The first paragraph of the cover letter is critical to making a positive first impression. This paragraph should attract the reader’s attention. Be specific as to why you are writing and succinctly demonstrate your research of the company. Include a short summary of why you are a good candidate for the job. Capture the attention of the reader and avoid the “form letter” approach.
Instead of saying “I am writing in response to your advertisement in the newspaper” start with “Customer service can be defined as taking care of your customers, their needs and desires, in a professional and courteous manner. This describes my customer service philosophy and therefore I believe I am an excellent candidate for the Account Manager position with your company.”

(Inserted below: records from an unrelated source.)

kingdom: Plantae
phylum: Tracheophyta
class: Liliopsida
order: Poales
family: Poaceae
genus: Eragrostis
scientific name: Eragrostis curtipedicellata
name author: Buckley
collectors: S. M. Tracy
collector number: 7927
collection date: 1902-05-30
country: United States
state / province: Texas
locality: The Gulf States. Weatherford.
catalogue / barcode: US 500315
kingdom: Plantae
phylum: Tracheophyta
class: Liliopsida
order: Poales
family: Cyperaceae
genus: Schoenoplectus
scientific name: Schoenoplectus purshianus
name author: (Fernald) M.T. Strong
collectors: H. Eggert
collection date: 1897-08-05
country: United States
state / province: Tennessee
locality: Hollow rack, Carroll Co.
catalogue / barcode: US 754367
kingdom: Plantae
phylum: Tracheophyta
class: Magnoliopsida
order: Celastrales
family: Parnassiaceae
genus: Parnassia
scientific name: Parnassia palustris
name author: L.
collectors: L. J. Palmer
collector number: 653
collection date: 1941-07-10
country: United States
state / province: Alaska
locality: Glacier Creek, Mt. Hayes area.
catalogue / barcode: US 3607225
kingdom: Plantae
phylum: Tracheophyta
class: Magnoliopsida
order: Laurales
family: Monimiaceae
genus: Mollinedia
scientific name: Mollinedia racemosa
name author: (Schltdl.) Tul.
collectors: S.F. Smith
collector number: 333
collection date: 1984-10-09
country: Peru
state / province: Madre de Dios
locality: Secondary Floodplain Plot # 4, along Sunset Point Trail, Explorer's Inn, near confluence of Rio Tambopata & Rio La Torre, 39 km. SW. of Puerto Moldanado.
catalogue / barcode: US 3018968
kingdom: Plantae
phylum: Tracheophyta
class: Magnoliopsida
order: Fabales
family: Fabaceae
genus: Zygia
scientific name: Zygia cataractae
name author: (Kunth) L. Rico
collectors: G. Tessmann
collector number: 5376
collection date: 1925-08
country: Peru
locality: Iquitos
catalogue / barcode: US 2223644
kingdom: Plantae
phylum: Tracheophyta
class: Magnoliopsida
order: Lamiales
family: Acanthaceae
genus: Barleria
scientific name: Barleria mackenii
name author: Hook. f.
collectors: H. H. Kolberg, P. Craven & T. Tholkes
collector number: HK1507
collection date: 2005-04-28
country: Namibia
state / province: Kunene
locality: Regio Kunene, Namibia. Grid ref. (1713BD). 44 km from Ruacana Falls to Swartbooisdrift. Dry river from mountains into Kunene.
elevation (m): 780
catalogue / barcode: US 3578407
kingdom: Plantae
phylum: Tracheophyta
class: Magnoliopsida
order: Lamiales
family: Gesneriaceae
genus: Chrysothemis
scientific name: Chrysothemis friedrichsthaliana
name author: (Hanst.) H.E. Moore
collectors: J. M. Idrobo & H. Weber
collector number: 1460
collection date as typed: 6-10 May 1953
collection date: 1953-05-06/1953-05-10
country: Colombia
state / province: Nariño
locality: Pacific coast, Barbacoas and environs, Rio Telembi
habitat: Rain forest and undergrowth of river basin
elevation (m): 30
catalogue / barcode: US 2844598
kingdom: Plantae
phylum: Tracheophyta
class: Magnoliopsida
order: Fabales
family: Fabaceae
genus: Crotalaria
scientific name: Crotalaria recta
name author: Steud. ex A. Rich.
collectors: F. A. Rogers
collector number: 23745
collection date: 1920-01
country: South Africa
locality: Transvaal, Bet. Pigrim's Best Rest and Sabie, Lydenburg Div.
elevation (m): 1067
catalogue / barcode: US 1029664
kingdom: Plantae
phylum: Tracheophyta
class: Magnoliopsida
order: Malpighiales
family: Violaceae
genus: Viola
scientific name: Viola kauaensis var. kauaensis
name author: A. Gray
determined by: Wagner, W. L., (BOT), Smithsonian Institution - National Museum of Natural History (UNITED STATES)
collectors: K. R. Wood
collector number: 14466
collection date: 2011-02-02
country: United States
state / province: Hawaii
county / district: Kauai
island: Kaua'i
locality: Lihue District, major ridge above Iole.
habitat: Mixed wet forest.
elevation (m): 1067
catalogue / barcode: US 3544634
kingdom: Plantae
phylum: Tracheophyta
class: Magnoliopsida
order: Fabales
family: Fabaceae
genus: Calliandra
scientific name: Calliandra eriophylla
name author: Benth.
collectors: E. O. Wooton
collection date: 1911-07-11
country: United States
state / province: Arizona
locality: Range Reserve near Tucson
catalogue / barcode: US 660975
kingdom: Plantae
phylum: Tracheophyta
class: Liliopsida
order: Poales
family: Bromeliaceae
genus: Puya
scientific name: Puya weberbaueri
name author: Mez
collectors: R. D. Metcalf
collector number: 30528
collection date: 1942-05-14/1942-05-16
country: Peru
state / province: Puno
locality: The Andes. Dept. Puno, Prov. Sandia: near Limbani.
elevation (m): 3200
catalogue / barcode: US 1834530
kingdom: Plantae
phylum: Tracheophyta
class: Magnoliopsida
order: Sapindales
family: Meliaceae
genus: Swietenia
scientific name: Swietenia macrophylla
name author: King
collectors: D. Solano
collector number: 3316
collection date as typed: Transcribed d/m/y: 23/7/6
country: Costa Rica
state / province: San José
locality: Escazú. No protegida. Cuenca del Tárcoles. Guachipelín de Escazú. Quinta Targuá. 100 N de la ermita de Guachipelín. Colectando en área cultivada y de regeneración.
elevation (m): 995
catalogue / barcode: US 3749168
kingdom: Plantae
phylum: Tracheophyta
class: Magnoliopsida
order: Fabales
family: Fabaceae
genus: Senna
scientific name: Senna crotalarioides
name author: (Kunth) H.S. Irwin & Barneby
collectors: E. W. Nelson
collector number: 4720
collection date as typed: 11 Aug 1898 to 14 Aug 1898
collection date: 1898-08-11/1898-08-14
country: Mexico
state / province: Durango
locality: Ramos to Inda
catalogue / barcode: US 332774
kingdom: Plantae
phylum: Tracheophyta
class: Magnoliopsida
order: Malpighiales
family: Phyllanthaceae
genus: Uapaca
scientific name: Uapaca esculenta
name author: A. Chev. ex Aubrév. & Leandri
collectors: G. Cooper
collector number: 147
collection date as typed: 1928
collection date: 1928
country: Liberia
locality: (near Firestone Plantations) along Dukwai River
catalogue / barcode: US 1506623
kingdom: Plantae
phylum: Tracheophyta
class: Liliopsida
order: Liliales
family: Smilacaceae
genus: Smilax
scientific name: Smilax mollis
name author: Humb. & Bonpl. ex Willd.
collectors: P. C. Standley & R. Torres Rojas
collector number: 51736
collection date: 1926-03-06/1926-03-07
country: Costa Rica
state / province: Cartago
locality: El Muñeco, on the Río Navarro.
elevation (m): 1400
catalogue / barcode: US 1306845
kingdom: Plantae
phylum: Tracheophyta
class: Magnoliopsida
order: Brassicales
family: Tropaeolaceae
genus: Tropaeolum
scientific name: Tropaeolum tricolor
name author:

The second paragraph offers your chance to sell your skills. This is the part of the letter that contains the sales pitch. Outline the top reasons you are worthy of an interview. Focus on why you are qualified for the position with specific examples of accomplishments.
The closing paragraph should never close on a passive note. Tell the employer when you plan to follow up. Express an interest in the position and the company. Always thank them for taking the time to consider your qualifications.
Ensure your cover letter is free from spelling and grammar errors. Don’t overuse the word “I.” Remember the letter should highlight how you can benefit the company. Keep your letter short and simple, never longer than one page, preferably no more than four paragraphs. Always personally sign the letter when sending by mail or fax.
Most human resources expert agree; all resumes should be sent with a cover letter. The cover letter is another opportunity for you to demonstrate how your military skills will easily translate into a civilian career.
There are five steps to writing a military transition cover letter. The first step is the heading and salutation. Your cover letter’s heading should be the same as your resume. If using a template, be sure to update the company name/address and change the date. Write the date in civilian terms. Do not use the military method of writing dates; this will further demonstrate you are committed to your transition.
You have been taught to be formal and respectful in the military. However, in the civilian world you should just be professional. Whenever possible, address the letter to a specific person. If you don’t have a specific contact name, use Attention: Hiring Manager.
Second is your introductory paragraph. Capture the reader’s attention with your years of experience or by showing the transferability of your military skills. Start with a strong statement such as “If you are seeking an experienced leader who motivated a team of ten recruiters to continually exceed their goals by as much as 50%, then I believe I am an excellent candidate for the Sales Manager position.”
Next, focus on the middle paragraph, which provides your sales pitch. This paragraph highlights your transferable skills, qualifications, and accomplishments, and should be written in civilian terminology. Avoid military terms and acronyms. Refer the reader to your enclosed resume.
If you are retiring from the military, do not use the word retired in your cover letter. This brings up negative connotations and may impact your future salary negotiations. Instead, simply state you have enjoyed a successful career in the United States (insert military branch).
The last paragraph of your resume is your closing paragraph. Never close a cover letter on a passive note. Don’t be afraid to ask for an interview. Tell the employer when you plan to follow up, express your interest in the position and the company, and thank them for considering your qualifications.
Military transition cover letters have one final step ? demilitarization! Go through the document to ensure that you have translated or removed all the military terms and acronyms. Have someone who is not affiliated with the military read your cover letter and provide their opinion before sending it out.